R. Com intensidade especial na infância, nunca em nossa história uma espécie foi tão desconectada da natural. Algumas das causas são o mau planejamento urbano, o desaparecimento de espécies de animais, plantas e habitats e o medo de pais e mães de deixar seus filhos brincarem sozinhos. Mas o principal fator é a popularização da tecnologia.
P. Como gerenciar seu uso?
R. A resposta é que é difícil. Eu te conto uma história. Uma vez, em Cleveland, em um acampamento de verão, o diretor se aproximou de mim e me mostrou uma foto em seu telefone. Era a imagem de um livro que uma criança havia esquecido. Quando o abriram, viram que o menino havia esculpido as páginas exatamente na forma de um iPhone. O garoto passara o tempo todo no campo, ao ar livre, supostamente lendo. Mas, na realidade, de uma maneira figurada, eu estava olhando para um iPhone
Eu nem sou um ludita. Não é o divórcio da tecnologia que irá funcionar . De fato, posso pensar em maneiras de combiná-lo com a experiência natural. Não falo de aplicativos que dizem que espécie é uma ou outra. Falo, por exemplo, de algo tão simples quanto tirar fotos com o seu celular. Tiro muitas fotos e tento olhar com mais cuidado, prestando mais atenção ao meu entorno.
P. Se uma criança não tiver um contato significativo com a natureza, ela se desenvolverá quando a conscientização ambiental crescer? Você vai se preocupar com coisas como as mudanças climáticas?
R. É uma pergunta interessante. Quanto mais tecnológicas nossas vidas se tornam, mais natureza precisamos na equação. É uma questão de tempo e dinheiro. Por exemplo, se uma escola investe X dólares em computadores e sistemas de realidade virtual, teria que investir pelo menos outro X na melhoria de experiências reais no mundo real, particularmente no mundo natural. Se fizermos isso, as crianças ficarão bem. É uma questão de equilíbrio, não de proibição.
‘Não devemos conversar muito cedo com as crianças sobre a destruição do planeta.’
P. Que roupa você usaria para conversar com uma criança sobre o que acontece com o planeta?

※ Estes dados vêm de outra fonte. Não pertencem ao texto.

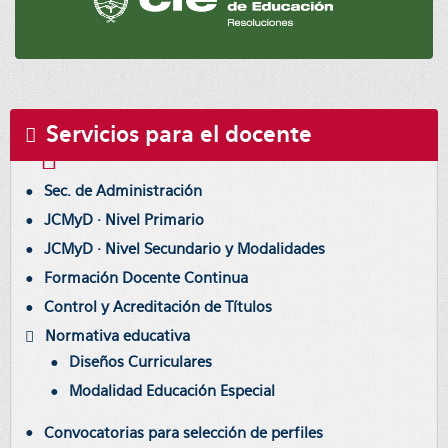
Servicios para el docente
Sec. de Administración
JCMyD · Nivel Primario
JCMyD · Nivel Secundario y Modalidades
Formación Docente Continua
Control y Acreditación de Títulos
Normativa educativa
Diseños Curriculares
Modalidad Educación Especial
Convocatorias para selección de perfiles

R. David Sobel, que estuda o papel da natureza na educação, tem um termo que ele chama de ecofobia. Acontece quando dizemos às crianças muito cedo que o mundo está chegando ao fim, ou quando elas recebem a mensagem sobre mudança climática , sobre poluição, sobre reciclagem muito cedo . Isso não pode acontecer antes que eles experimentem a natureza para o bem e para si mesmos. Se isso acontecer, fertilizaremos a terra para criar adultos dissociados do ambiente, porque a ideia é muito dolorosa para eles. Embora a natureza seja uma abstração, as crianças continuarão se divertindo com ela. Existem estudos que mostram que cidadãos com uma ética ambiental desenvolvida tiveram algum tipo de epifania natural quando crianças.

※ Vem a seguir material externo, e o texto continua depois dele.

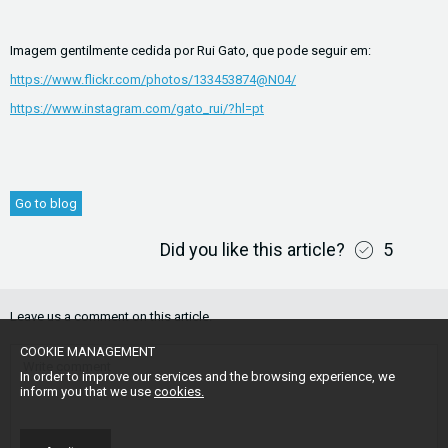
Imagem gentilmente cedida por Rui Gato, que pode seguir em:
https://www.flickr.com/photos/133453874@N04/
https://www.instagram.com/gato_rui/?hl=pt
Go to blog
Did you like this article?
5
Leave us a comment on this article.
COOKIE MANAGEMENT
In order to improve our services and the browsing experience, we
inform you that we use
cookies.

P. Nós somos apocalípticos demais então?
R. Nos Estados Unidos, existe algo chamado armadilha distópica. Em geral, quando uma pessoa pensa no futuro, ela imediatamente evoca um universo semelhante ao mostrado em Mad Max , Blade Runner , Jogos Vorazes … Imediatamente. O que acontece com uma cultura que tem tanta dificuldade em evocar belas imagens do futuro?
P. O que você acha da palavra sustentabilidade?

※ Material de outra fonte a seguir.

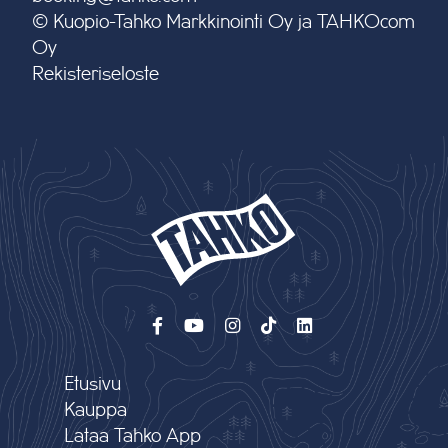
© Kuopio-Tahko Markkinointi Oy ja TAHKOcom
Oy
Rekisteriseloste
Etusivu
Kauppa
Lataa Tahko App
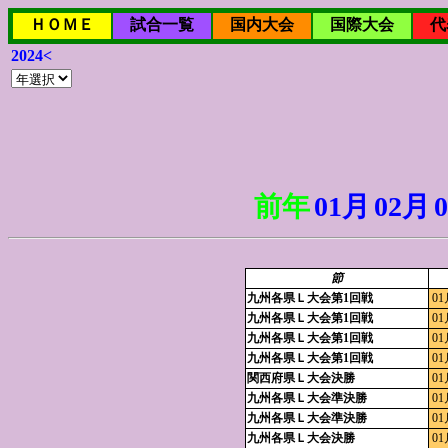
ＨＯＭＥ
試合一覧
国内大会
国際大会
代
2024<
前年
01月
02月
節
九州各県Ｌ大会第1回戦
01
九州各県Ｌ大会第1回戦
01
九州各県Ｌ大会第1回戦
01
九州各県Ｌ大会第1回戦
01
関西府県Ｌ大会決勝
01
九州各県Ｌ大会準決勝
01
九州各県Ｌ大会準決勝
01
九州各県Ｌ大会決勝
01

R. Sustain diz no fundo que as coisas continuarão assim, que não ficarão muito ruins. A palavra não é suficiente para falar sobre o futuro. Temos que falar sobre escolas ricas em natureza, bairros ricos em natureza, uma civilização rica em natureza. Quando você questiona a sociedade nesses termos, as pessoas visualizam mais facilmente imagens concretas de como ajudar, como se envolver.
P. Em 2050, 70% da população viverá nas grandes cidades …
R. E desde 2008 mais pessoas vivem nas cidades do que no campo. Um dos dois: continuamos a perder a conexão com o mundo natural ou concebemos um novo tipo de cidade, que serve como motor da biodiversidade. Para o bem, não apenas de nossos próprios filhos, mas também para os filhos de todas as espécies do planeta.